Figure 5 represents two ways of measuring that “overvaluation” (or undervaluation). One is the “immediate” version, meaning that the VIXnRP would over-forecast (or under-forecast) the volatility of the next month only. The other way – which we call here “reasoned” over- or under-valuation – consists in comparing the VIXnRP to the average of the next three months volatility. The declining trend reveals over-valuation until 2007, continued and increasing under-valuation since then.
The results appear again paradoxical: the VIX was on average rather over-valued before 2008 and, on average again, rather under-valued since then. One can only offer as comments the two possible explanations already offered in the preceding section
Concluding comments: Issues on volatility and volatility forecasting.
A frequently encountered rule of thumb among traders has it that a “normal” implied volatility is equal to the average of recent months historical volatility. There is, of course, no scientific ground whatsoever to such a rule, which is frequently invalidated by experience itself. On the other hand, in line of most of the literature, we find that implied volatility, far from being a reliable forecast of future volatility, appears to rise once an accident has happened, in a somehow similar way as many insurance premia do. This is but a kind of new illustration of the saying used as a subtitle to this paper. And still, this saying is a generous judgment, for, as seen from Proposition 4 above, the index has followed a trend inversely related to the risk-premium for some twenty years now.

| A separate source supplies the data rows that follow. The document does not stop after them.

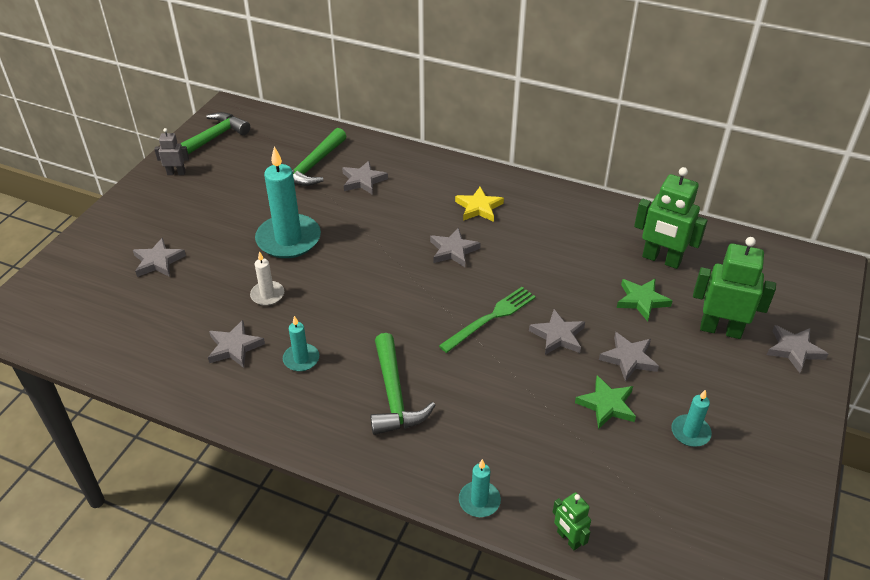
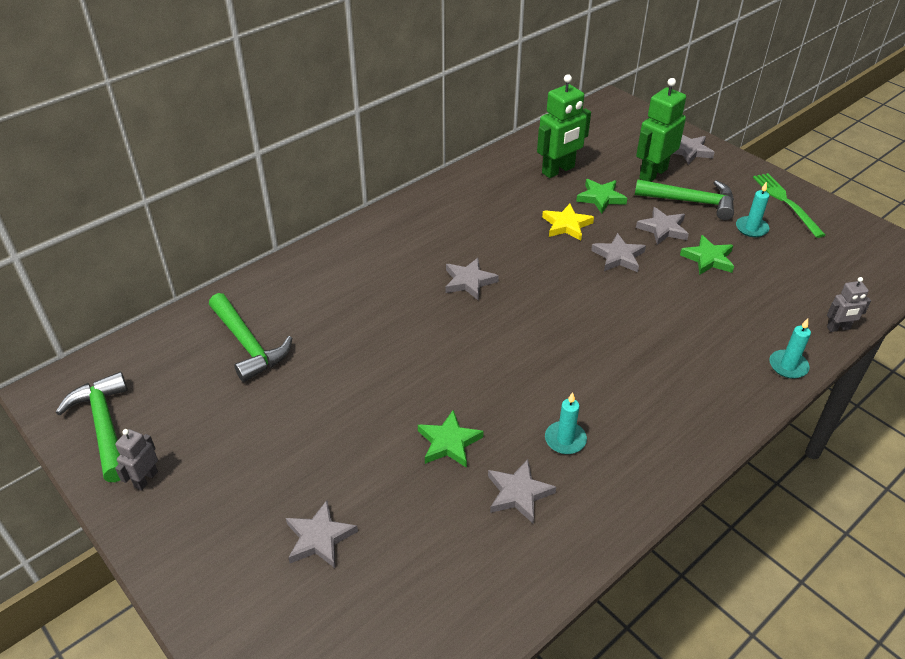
camera: 65 degrees left, 0 degrees up
(267, 295) = (449, 442): white candle -> green star
(288, 239) = (365, 400): turquoise candle -> none
(363, 180) = (309, 311): grey star -> none
(394, 395) = (646, 383): green hammer -> green hammer (691, 202)
(479, 207) = (417, 245): yellow star -> yellow star (566, 225)
(490, 318) = (576, 288): green fork -> green fork (786, 202)
(568, 539) = (838, 328): green robot -> grey robot

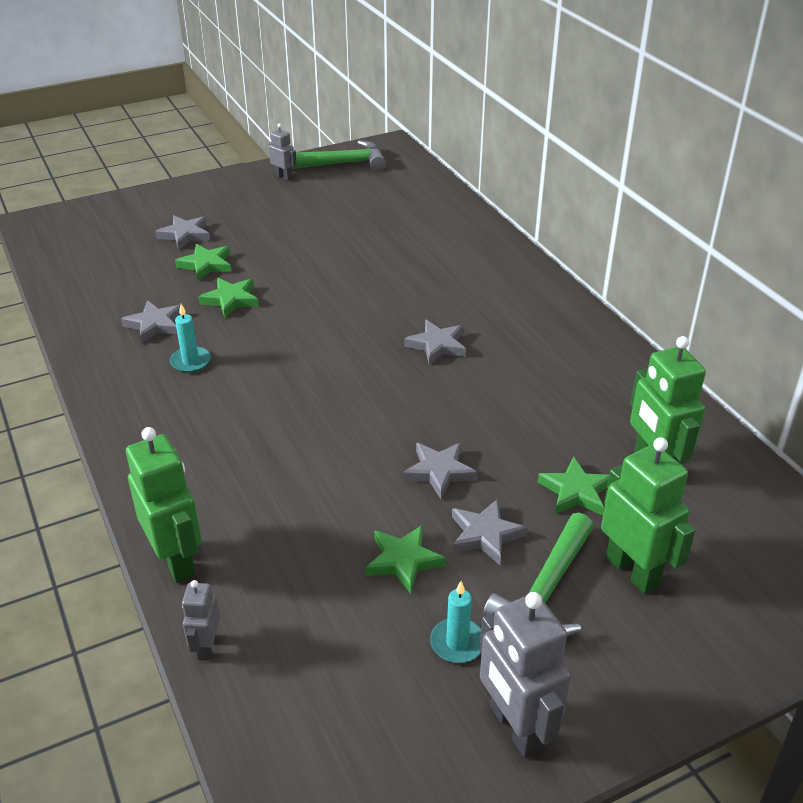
camera: 105 degrees right, 5 degrees down
(248, 345) = (400, 219): green hammer -> none
(385, 489) = (206, 265): none -> green star
(566, 225) = (519, 442): yellow star -> none
(689, 151) = (701, 646): grey star -> none
(786, 202) = (516, 728): green fork -> grey robot
(788, 366) = (176, 560): turquoise candle -> green robot

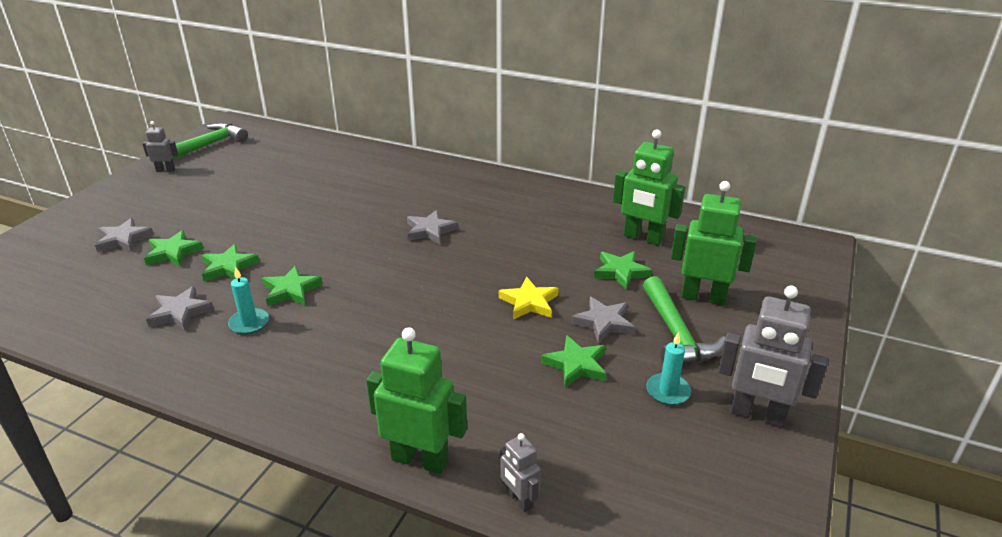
camera: 40 degrees left, 5 degrees down
(253, 347) = (291, 290): none -> green star
(439, 472) = (529, 302): grey star -> yellow star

What this paper has shown is that the “missing link” between historical and implied volatility lies in the Allaisian analysis of time series derived from that great author’s monetary theory. This missing link yields what we have termed above the “expected variability”, computed from Allais’s subtle and sophisticated algorithm using historical prices as input and based on the theory of psychological time.
More generally, our results support the idea that expectations are not really grounded on prospective insights, but more so on past representation of data. Between today and tomorrow, the link is a subtle representation of the past. This was Maurice Allais’ firm conviction. Our data support it, even on a market driven by sophisticated investors (not everybody trades on derivatives) and even considering a relatively short horizon, as is the case with the VIX. The magic of Allais’ psychological time theory bridges the gap on this market, as it does with even greater force in other domains. Between today and tomorrow, the link is a subtle representation of the past.
Further research is called for regarding our results on over- and under-evaluation of the VIX, which, contrary to what the rule of thumb evoked at the beginning of this paragraph suggests, can only be judged with respect to the near future’s figures of volatility. The situation can therefore only be back-tested, as has been done in this paper. But the factors of over- or under-valuation are still to be determined. We could only offer hypotheses in this paper.
An entirely different question is the one of volatility forecasting. It is quite clear that the Allaisian algorithm briefly developed in section I of this paper cannot be any tool of forecasting, as has been noted above: Allais’s algorithm assumes implicitly that all data of the time span under consideration are known with certainty, which cannot obviously be the case if one is to consider forecasting future unknown data. Clearly, analytical complements of different types have to be added to the initial algorithm, if one wants to base a prediction tool on similar ideas. Riskinnov has fine-tuned such a computation procedure, which performs better than the best-known sophisticated models of market volatility, including GJR-Garch. But that is in itself the topic of another paper.